_What is required_: Gather every line in the items below that contains the string "GLASS", matching case exactly.

Stored data entries:
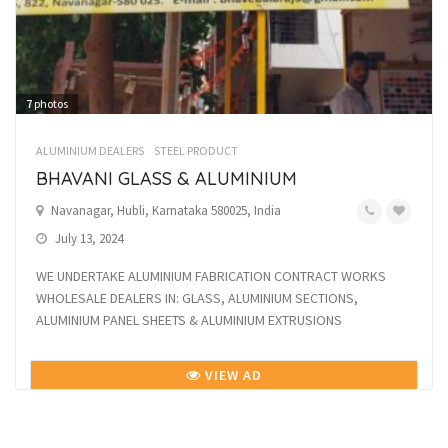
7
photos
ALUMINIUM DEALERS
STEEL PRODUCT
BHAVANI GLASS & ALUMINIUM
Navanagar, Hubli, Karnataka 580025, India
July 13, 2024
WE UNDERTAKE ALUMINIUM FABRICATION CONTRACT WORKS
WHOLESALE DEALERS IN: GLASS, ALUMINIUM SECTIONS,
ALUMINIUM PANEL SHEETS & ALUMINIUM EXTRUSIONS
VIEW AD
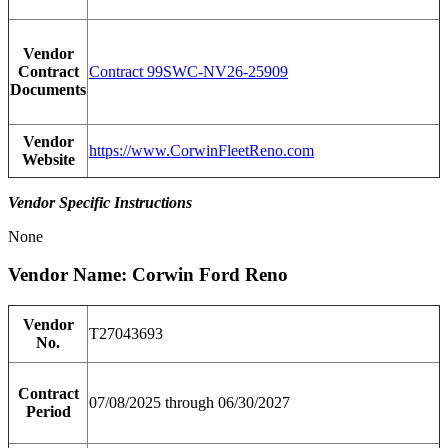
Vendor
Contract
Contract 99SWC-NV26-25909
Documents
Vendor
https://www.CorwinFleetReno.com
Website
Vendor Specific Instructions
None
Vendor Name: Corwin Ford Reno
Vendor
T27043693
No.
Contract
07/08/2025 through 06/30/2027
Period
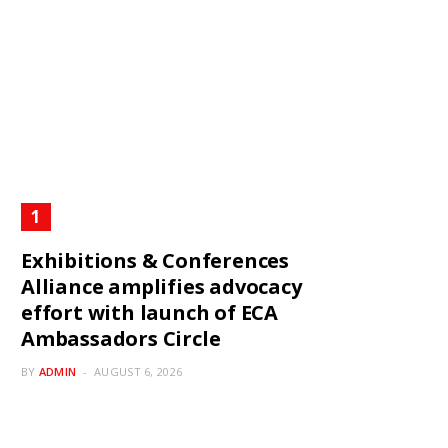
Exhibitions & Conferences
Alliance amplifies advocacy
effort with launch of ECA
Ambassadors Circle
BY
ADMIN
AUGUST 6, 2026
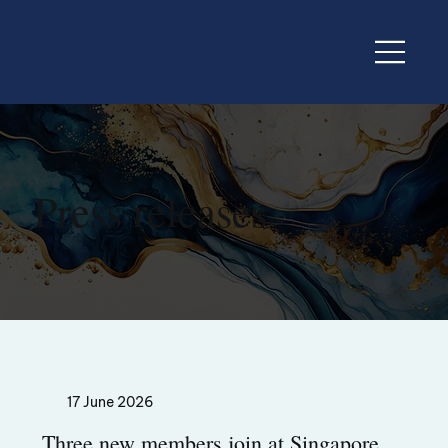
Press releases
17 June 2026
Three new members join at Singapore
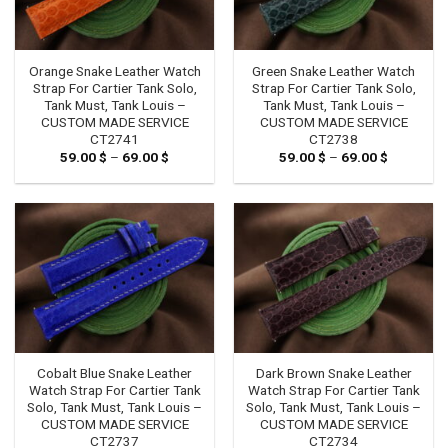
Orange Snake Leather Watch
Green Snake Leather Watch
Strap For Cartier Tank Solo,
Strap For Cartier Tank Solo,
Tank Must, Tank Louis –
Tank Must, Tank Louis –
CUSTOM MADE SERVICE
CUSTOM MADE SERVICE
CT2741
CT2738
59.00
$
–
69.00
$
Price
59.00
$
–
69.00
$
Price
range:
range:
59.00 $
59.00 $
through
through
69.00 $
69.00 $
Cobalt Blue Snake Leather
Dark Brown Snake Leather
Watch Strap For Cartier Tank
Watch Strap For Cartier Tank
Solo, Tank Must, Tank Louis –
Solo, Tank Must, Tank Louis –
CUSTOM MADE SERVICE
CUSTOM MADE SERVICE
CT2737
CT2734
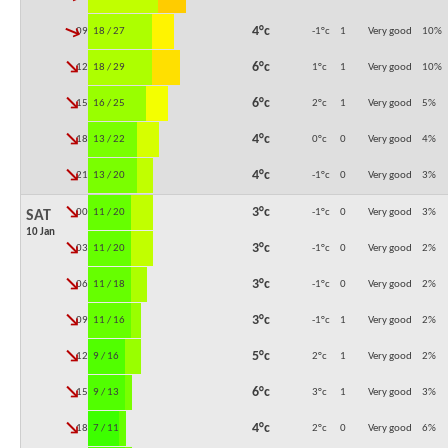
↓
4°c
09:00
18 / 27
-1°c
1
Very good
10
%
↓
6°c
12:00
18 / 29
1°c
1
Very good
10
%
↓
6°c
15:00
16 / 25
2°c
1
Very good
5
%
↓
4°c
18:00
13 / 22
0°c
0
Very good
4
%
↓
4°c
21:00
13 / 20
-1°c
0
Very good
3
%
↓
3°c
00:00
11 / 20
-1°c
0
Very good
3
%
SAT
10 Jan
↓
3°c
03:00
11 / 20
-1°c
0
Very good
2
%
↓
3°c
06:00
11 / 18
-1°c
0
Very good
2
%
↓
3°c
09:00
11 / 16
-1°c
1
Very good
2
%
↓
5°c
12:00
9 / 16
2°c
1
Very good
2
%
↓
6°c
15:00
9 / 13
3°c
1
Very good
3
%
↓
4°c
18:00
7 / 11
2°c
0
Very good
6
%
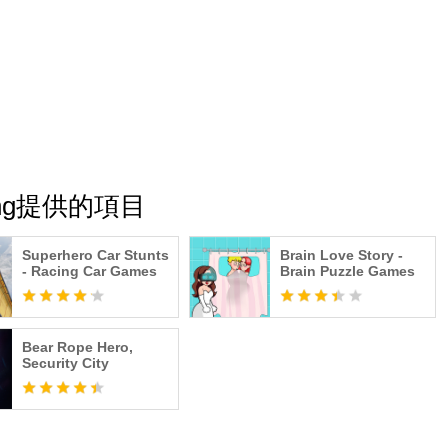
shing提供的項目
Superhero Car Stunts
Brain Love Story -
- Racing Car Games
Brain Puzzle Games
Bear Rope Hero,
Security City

_Answer box_:
BHAVANI GLASS & ALUMINIUM
WHOLESALE DEALERS IN: GLASS, ALUMINIUM SECTIONS,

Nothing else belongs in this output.